Russia being Russia, the officials delayed our going ashore by almost an hour while they examined all of our passports.  I assume they were eventually offered a suitable bribe.  While we waited on deck, we observed a man in a very well tailored suit get out of a very expensive looking car.  He observed everything taking place near the ship and took notes. The current equivalent of the KGB?  No ship's passengers would be allowed ashore except on an officially organized tour unless they had applied for and received a Russian visa ($500) before boarding the ship. Even then, I believe they would have to have an official escort.  Russians are naturally suspicious of outsiders.  Here they were especially careful because Murmansk only exists as a major city because of the nearby military bases.  Of course, no one mentioned the military bases during our visit to the port.  Our tour guide told us that Murmansk residents all make their living from the fishing industry. Really? OK, the fishing industry is real but not big enough to support a population of 300,000.

Our tour included the city sights, such as they were, and a visit to the "Oceanarium."  The city seemed to be drab grey and not well maintained. Even the main streets had potholes.  Ninety-nine percent of the people live in apartment blocks: decaying Stalinist apartment blocks had some pretension to style in a monolithic way; Khrushchev era apartments just looked cheap and small while Brezhnev era housing units are a bit larger but still ultra utilitarian.  Many of the older units appeared to have been abandoned.  The only new construction was a gleaming white Russian Orthodox church.  We also visited a post WW II monument to the heroes of the war.  It was a BIG monument, possibly the tallest structure in the city.

The Oceanarium had been advertised to us as a research center for studying seals that offered a demonstration of their skills.  In reality, it was a charming, if run down, children's entertainment venue. Seven seals performed tricks in a small pool.  The animals appeared well treated and their handlers clearly had great affection for them.  There was no indication of any research done there unless one calls teaching trained seals tricks research.  The Murmansk tourism officials were showing us the best that they had.

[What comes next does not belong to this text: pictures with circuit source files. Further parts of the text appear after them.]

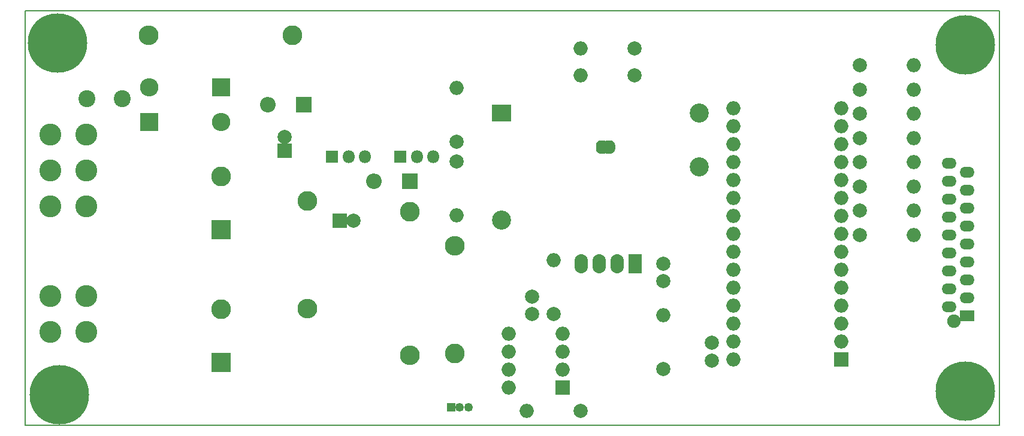
<source format=gbr>
G04 #@! TF.GenerationSoftware,KiCad,Pcbnew,5.1.5-52549c5~84~ubuntu18.04.1*
G04 #@! TF.CreationDate,2020-01-17T22:37:04+01:00*
G04 #@! TF.ProjectId,VFD,5646442e-6b69-4636-9164-5f7063625858,rev?*
G04 #@! TF.SameCoordinates,Original*
G04 #@! TF.FileFunction,Soldermask,Bot*
G04 #@! TF.FilePolarity,Negative*
%FSLAX46Y46*%
G04 Gerber Fmt 4.6, Leading zero omitted, Abs format (unit mm)*
G04 Created by KiCad (PCBNEW 5.1.5-52549c5~84~ubuntu18.04.1) date 2020-01-17 22:37:04*
%MOMM*%
%LPD*%
G04 APERTURE LIST*
%ADD10C,0.150000*%
%ADD11O,2.200000X2.200000*%
%ADD12R,2.200000X2.200000*%
%ADD13C,2.700000*%
%ADD14R,2.700000X2.400000*%
%ADD15C,1.300000*%
%ADD16C,8.400000*%
%ADD17O,2.000000X2.000000*%
%ADD18C,2.000000*%
%ADD19C,3.100000*%
%ADD20C,0.100000*%
%ADD21C,1.250000*%
%ADD22R,1.250000X1.250000*%
%ADD23R,2.000000X2.000000*%
%ADD24O,1.900000X2.700000*%
%ADD25R,1.900000X2.700000*%
%ADD26R,2.100000X1.520000*%
%ADD27O,2.100000X1.520000*%
%ADD28C,1.900000*%
%ADD29O,1.800000X1.800000*%
%ADD30R,1.800000X1.800000*%
%ADD31O,2.800000X2.800000*%
%ADD32C,2.800000*%
%ADD33C,2.400000*%
%ADD34R,2.800000X2.800000*%
%ADD35R,2.600000X2.600000*%
%ADD36O,2.600000X2.600000*%
G04 APERTURE END LIST*
D10*
X173990000Y-93472000D02*
X36322000Y-93472000D01*
X173990000Y-34798000D02*
X173990000Y-93472000D01*
X36322000Y-93472000D02*
X36322000Y-34798000D01*
X36322000Y-34798000D02*
X173990000Y-34798000D01*
D11*
X70612000Y-48133000D03*
D12*
X75692000Y-48133000D03*
D13*
X131632000Y-49276000D03*
D14*
X103632000Y-49276000D03*
D13*
X103632000Y-64476000D03*
X131632000Y-56876000D03*
D15*
X171285320Y-37502680D03*
X169164000Y-36624000D03*
X167042680Y-37502680D03*
X166164000Y-39624000D03*
X167042680Y-41745320D03*
X169164000Y-42624000D03*
X171285320Y-41745320D03*
X172164000Y-39624000D03*
D16*
X169164000Y-39624000D03*
D17*
X107188000Y-91440000D03*
D18*
X114808000Y-91440000D03*
D17*
X161925000Y-49403000D03*
D18*
X154305000Y-49403000D03*
D17*
X161925000Y-52832000D03*
D18*
X154305000Y-52832000D03*
D17*
X161925000Y-45974000D03*
D18*
X154305000Y-45974000D03*
D17*
X161925000Y-42545000D03*
D18*
X154305000Y-42545000D03*
D19*
X44958000Y-75184000D03*
X39878000Y-75184000D03*
X44958000Y-57404000D03*
X39878000Y-57404000D03*
D20*
G36*
X119020112Y-53152602D02*
G01*
X119038534Y-53152602D01*
X119058140Y-53153565D01*
X119106971Y-53158375D01*
X119126380Y-53161254D01*
X119174505Y-53170826D01*
X119193548Y-53175596D01*
X119240503Y-53189840D01*
X119258980Y-53196451D01*
X119304313Y-53215228D01*
X119322061Y-53223623D01*
X119365334Y-53246754D01*
X119382162Y-53256840D01*
X119422961Y-53284100D01*
X119438730Y-53295795D01*
X119476659Y-53326923D01*
X119491200Y-53340103D01*
X119525897Y-53374800D01*
X119539077Y-53389341D01*
X119570205Y-53427270D01*
X119581900Y-53443039D01*
X119609160Y-53483838D01*
X119619246Y-53500666D01*
X119642377Y-53543939D01*
X119650772Y-53561687D01*
X119669549Y-53607020D01*
X119676160Y-53625497D01*
X119690404Y-53672452D01*
X119695174Y-53691495D01*
X119704746Y-53739620D01*
X119707625Y-53759029D01*
X119712435Y-53807860D01*
X119713398Y-53827466D01*
X119713398Y-53845888D01*
X119714000Y-53852000D01*
X119714000Y-54352000D01*
X119713398Y-54358112D01*
X119713398Y-54376534D01*
X119712435Y-54396140D01*
X119707625Y-54444971D01*
X119704746Y-54464380D01*
X119695174Y-54512505D01*
X119690404Y-54531548D01*
X119676160Y-54578503D01*
X119669549Y-54596980D01*
X119650772Y-54642313D01*
X119642377Y-54660061D01*
X119619246Y-54703334D01*
X119609160Y-54720162D01*
X119581900Y-54760961D01*
X119570205Y-54776730D01*
X119539077Y-54814659D01*
X119525897Y-54829200D01*
X119491200Y-54863897D01*
X119476659Y-54877077D01*
X119438730Y-54908205D01*
X119422961Y-54919900D01*
X119382162Y-54947160D01*
X119365334Y-54957246D01*
X119322061Y-54980377D01*
X119304313Y-54988772D01*
X119258980Y-55007549D01*
X119240503Y-55014160D01*
X119193548Y-55028404D01*
X119174505Y-55033174D01*
X119126380Y-55042746D01*
X119106971Y-55045625D01*
X119058140Y-55050435D01*
X119038534Y-55051398D01*
X119020112Y-55051398D01*
X119014000Y-55052000D01*
X118514000Y-55052000D01*
X118474982Y-55048157D01*
X118437463Y-55036776D01*
X118402886Y-55018294D01*
X118372579Y-54993421D01*
X118347706Y-54963114D01*
X118329224Y-54928537D01*
X118317843Y-54891018D01*
X118314000Y-54852000D01*
X118314000Y-53352000D01*
X118317843Y-53312982D01*
X118329224Y-53275463D01*
X118347706Y-53240886D01*
X118372579Y-53210579D01*
X118402886Y-53185706D01*
X118437463Y-53167224D01*
X118474982Y-53155843D01*
X118514000Y-53152000D01*
X119014000Y-53152000D01*
X119020112Y-53152602D01*
G37*
G36*
X118253018Y-53155843D02*
G01*
X118290537Y-53167224D01*
X118325114Y-53185706D01*
X118355421Y-53210579D01*
X118380294Y-53240886D01*
X118398776Y-53275463D01*
X118410157Y-53312982D01*
X118414000Y-53352000D01*
X118414000Y-54852000D01*
X118410157Y-54891018D01*
X118398776Y-54928537D01*
X118380294Y-54963114D01*
X118355421Y-54993421D01*
X118325114Y-55018294D01*
X118290537Y-55036776D01*
X118253018Y-55048157D01*
X118214000Y-55052000D01*
X117714000Y-55052000D01*
X117707888Y-55051398D01*
X117689466Y-55051398D01*
X117669860Y-55050435D01*
X117621029Y-55045625D01*
X117601620Y-55042746D01*
X117553495Y-55033174D01*
X117534452Y-55028404D01*
X117487497Y-55014160D01*
X117469020Y-55007549D01*
X117423687Y-54988772D01*
X117405939Y-54980377D01*
X117362666Y-54957246D01*
X117345838Y-54947160D01*
X117305039Y-54919900D01*
X117289270Y-54908205D01*
X117251341Y-54877077D01*
X117236800Y-54863897D01*
X117202103Y-54829200D01*
X117188923Y-54814659D01*
X117157795Y-54776730D01*
X117146100Y-54760961D01*
X117118840Y-54720162D01*
X117108754Y-54703334D01*
X117085623Y-54660061D01*
X117077228Y-54642313D01*
X117058451Y-54596980D01*
X117051840Y-54578503D01*
X117037596Y-54531548D01*
X117032826Y-54512505D01*
X117023254Y-54464380D01*
X117020375Y-54444971D01*
X117015565Y-54396140D01*
X117014602Y-54376534D01*
X117014602Y-54358112D01*
X117014000Y-54352000D01*
X117014000Y-53852000D01*
X117014602Y-53845888D01*
X117014602Y-53827466D01*
X117015565Y-53807860D01*
X117020375Y-53759029D01*
X117023254Y-53739620D01*
X117032826Y-53691495D01*
X117037596Y-53672452D01*
X117051840Y-53625497D01*
X117058451Y-53607020D01*
X117077228Y-53561687D01*
X117085623Y-53543939D01*
X117108754Y-53500666D01*
X117118840Y-53483838D01*
X117146100Y-53443039D01*
X117157795Y-53427270D01*
X117188923Y-53389341D01*
X117202103Y-53374800D01*
X117236800Y-53340103D01*
X117251341Y-53326923D01*
X117289270Y-53295795D01*
X117305039Y-53284100D01*
X117345838Y-53256840D01*
X117362666Y-53246754D01*
X117405939Y-53223623D01*
X117423687Y-53215228D01*
X117469020Y-53196451D01*
X117487497Y-53189840D01*
X117534452Y-53175596D01*
X117553495Y-53170826D01*
X117601620Y-53161254D01*
X117621029Y-53158375D01*
X117669860Y-53153565D01*
X117689466Y-53152602D01*
X117707888Y-53152602D01*
X117714000Y-53152000D01*
X118214000Y-53152000D01*
X118253018Y-53155843D01*
G37*
D21*
X99020000Y-90932000D03*
X97770000Y-90932000D03*
D22*
X96520000Y-90932000D03*
D17*
X161925000Y-56261000D03*
D18*
X154305000Y-56261000D03*
D17*
X136398000Y-48641000D03*
X151638000Y-48641000D03*
X136398000Y-84201000D03*
X151638000Y-51181000D03*
X136398000Y-81661000D03*
X151638000Y-53721000D03*
X136398000Y-79121000D03*
X151638000Y-56261000D03*
X136398000Y-76581000D03*
X151638000Y-58801000D03*
X136398000Y-74041000D03*
X151638000Y-61341000D03*
X136398000Y-71501000D03*
X151638000Y-63881000D03*
X136398000Y-68961000D03*
X151638000Y-66421000D03*
X136398000Y-66421000D03*
X151638000Y-68961000D03*
X136398000Y-63881000D03*
X151638000Y-71501000D03*
X136398000Y-61341000D03*
X151638000Y-74041000D03*
X136398000Y-58801000D03*
X151638000Y-76581000D03*
X136398000Y-56261000D03*
X151638000Y-79121000D03*
X136398000Y-53721000D03*
X151638000Y-81661000D03*
X136398000Y-51181000D03*
D23*
X151638000Y-84201000D03*
D17*
X161925000Y-59690000D03*
D18*
X154305000Y-59690000D03*
D24*
X114935000Y-70675500D03*
X117475000Y-70675500D03*
X120015000Y-70675500D03*
D25*
X122555000Y-70675500D03*
D26*
X169418000Y-77978000D03*
D27*
X166878000Y-76708000D03*
X169418000Y-75438000D03*
X166878000Y-74168000D03*
X169418000Y-72898000D03*
X166878000Y-71628000D03*
X169418000Y-70358000D03*
X166878000Y-69088000D03*
X169418000Y-67818000D03*
X166878000Y-66548000D03*
X169418000Y-65278000D03*
X166878000Y-64008000D03*
X169418000Y-62738000D03*
X166878000Y-61468000D03*
X169418000Y-60198000D03*
X166878000Y-58928000D03*
X169418000Y-57658000D03*
X166878000Y-56388000D03*
D28*
X167618000Y-78743000D03*
D11*
X85598000Y-58928000D03*
D12*
X90678000Y-58928000D03*
D29*
X93994000Y-55447333D03*
X91694000Y-55447333D03*
D30*
X89394000Y-55447333D03*
D17*
X110998000Y-70167500D03*
D18*
X110998000Y-77787500D03*
D17*
X97282000Y-45720000D03*
D18*
X97282000Y-53340000D03*
D17*
X126492000Y-77914500D03*
D18*
X126492000Y-85534500D03*
D17*
X97282000Y-63754000D03*
D18*
X97282000Y-56134000D03*
D17*
X114808000Y-43942000D03*
D18*
X122428000Y-43942000D03*
D17*
X114808000Y-40132000D03*
D18*
X122428000Y-40132000D03*
D31*
X97028000Y-68072000D03*
D32*
X97028000Y-83312000D03*
D31*
X76200000Y-76962000D03*
D32*
X76200000Y-61722000D03*
D31*
X90678000Y-83566000D03*
D32*
X90678000Y-63246000D03*
D31*
X53784500Y-38290500D03*
D32*
X74104500Y-38290500D03*
D15*
X171285320Y-86524680D03*
X169164000Y-85646000D03*
X167042680Y-86524680D03*
X166164000Y-88646000D03*
X167042680Y-90767320D03*
X169164000Y-91646000D03*
X171285320Y-90767320D03*
X172164000Y-88646000D03*
D16*
X169164000Y-88646000D03*
D15*
X43015320Y-37248680D03*
X40894000Y-36370000D03*
X38772680Y-37248680D03*
X37894000Y-39370000D03*
X38772680Y-41491320D03*
X40894000Y-42370000D03*
X43015320Y-41491320D03*
X43894000Y-39370000D03*
D16*
X40894000Y-39370000D03*
D15*
X43269320Y-87032680D03*
X41148000Y-86154000D03*
X39026680Y-87032680D03*
X38148000Y-89154000D03*
X39026680Y-91275320D03*
X41148000Y-92154000D03*
X43269320Y-91275320D03*
X44148000Y-89154000D03*
D16*
X41148000Y-89154000D03*
D33*
X45038000Y-47244000D03*
X50038000Y-47244000D03*
D34*
X64008000Y-84582000D03*
D32*
X64008000Y-77082000D03*
D34*
X64008000Y-65786000D03*
D32*
X64008000Y-58286000D03*
D18*
X108013500Y-77787500D03*
X108013500Y-75287500D03*
X126492000Y-70612000D03*
X126492000Y-73112000D03*
X133350000Y-84328000D03*
X133350000Y-81828000D03*
D23*
X80772000Y-64516000D03*
D18*
X82772000Y-64516000D03*
D23*
X73025000Y-54673500D03*
D18*
X73025000Y-52673500D03*
D35*
X64008000Y-45656500D03*
D36*
X53848000Y-45656500D03*
D35*
X53848000Y-50546000D03*
D36*
X64008000Y-50546000D03*
D19*
X44958000Y-62484000D03*
X39878000Y-62484000D03*
X44958000Y-80264000D03*
X39878000Y-80264000D03*
D17*
X104648000Y-88138000D03*
X112268000Y-80518000D03*
X104648000Y-85598000D03*
X112268000Y-83058000D03*
X104648000Y-83058000D03*
X112268000Y-85598000D03*
X104648000Y-80518000D03*
D23*
X112268000Y-88138000D03*
D19*
X44958000Y-52324000D03*
X39878000Y-52324000D03*
D17*
X161925000Y-63119000D03*
D18*
X154305000Y-63119000D03*
D17*
X161925000Y-66548000D03*
D18*
X154305000Y-66548000D03*
D29*
X84342000Y-55447333D03*
X82042000Y-55447333D03*
D30*
X79742000Y-55447333D03*
M02*

</source>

We waited for Silver Cloud's departure on deck aboard ship after the tour.  Murmansk harbor was littered with rusting, abandoned ships.  We docked next to a shipyard that did not seem to have anyone working although a number of ships needing repairs were parked there. There were some well-maintained red-hulled icebreakers painted with "Russian Atomic Fleet" in Cyrillic letters docked a short ways away. We watched the onshore watchers watching us. 

The Silver Cloud cast off a bit early and moved down the river toward the open sea. Michael and I likened Murmansk to Petropavlovsk, on the Kamchatka peninsula in far eastern Russia, which we visited in 2010.  It seems to have lost its spirit since the old USSR is gone.